*WORK ORDER*
In the listing below, locate each line that contains the string "Fake" and copy those lines out in full.

===== RECORDS

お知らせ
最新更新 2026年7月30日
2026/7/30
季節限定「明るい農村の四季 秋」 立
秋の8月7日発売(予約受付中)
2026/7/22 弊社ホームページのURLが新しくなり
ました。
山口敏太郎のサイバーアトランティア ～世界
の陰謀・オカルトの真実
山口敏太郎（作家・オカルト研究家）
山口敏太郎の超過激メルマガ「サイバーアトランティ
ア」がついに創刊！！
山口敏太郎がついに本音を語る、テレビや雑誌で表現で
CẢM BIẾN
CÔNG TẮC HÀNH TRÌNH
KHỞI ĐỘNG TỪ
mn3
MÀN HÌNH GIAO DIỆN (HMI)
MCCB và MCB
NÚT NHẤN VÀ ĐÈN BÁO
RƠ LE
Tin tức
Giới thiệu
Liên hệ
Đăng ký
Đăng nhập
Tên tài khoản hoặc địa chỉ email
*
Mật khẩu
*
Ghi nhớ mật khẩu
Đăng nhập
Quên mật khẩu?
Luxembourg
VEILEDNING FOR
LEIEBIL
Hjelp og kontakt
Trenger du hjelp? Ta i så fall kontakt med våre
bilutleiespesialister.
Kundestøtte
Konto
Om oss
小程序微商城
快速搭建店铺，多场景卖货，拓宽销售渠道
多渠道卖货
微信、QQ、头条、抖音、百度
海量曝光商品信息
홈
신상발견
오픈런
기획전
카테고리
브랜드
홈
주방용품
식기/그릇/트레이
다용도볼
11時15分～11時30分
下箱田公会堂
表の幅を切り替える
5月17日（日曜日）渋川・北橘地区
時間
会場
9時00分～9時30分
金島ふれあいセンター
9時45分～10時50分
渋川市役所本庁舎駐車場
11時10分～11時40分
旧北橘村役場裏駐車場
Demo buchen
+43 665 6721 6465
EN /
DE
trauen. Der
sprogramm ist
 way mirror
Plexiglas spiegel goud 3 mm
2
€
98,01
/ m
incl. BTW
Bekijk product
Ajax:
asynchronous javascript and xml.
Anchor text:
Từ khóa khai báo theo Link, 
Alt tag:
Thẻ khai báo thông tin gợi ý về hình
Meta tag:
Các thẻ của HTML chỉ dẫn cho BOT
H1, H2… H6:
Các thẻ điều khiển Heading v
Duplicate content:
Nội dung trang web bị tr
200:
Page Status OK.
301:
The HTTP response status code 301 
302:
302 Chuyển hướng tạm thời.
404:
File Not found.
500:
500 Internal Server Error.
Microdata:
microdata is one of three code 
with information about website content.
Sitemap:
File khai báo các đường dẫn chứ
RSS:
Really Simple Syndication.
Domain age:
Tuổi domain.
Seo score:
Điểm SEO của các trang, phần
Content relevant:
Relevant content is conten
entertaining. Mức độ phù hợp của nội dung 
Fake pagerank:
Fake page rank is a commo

==========

*ANSWER TO THIS PROBLEM*
Fake pagerank:
Fake page rank is a commo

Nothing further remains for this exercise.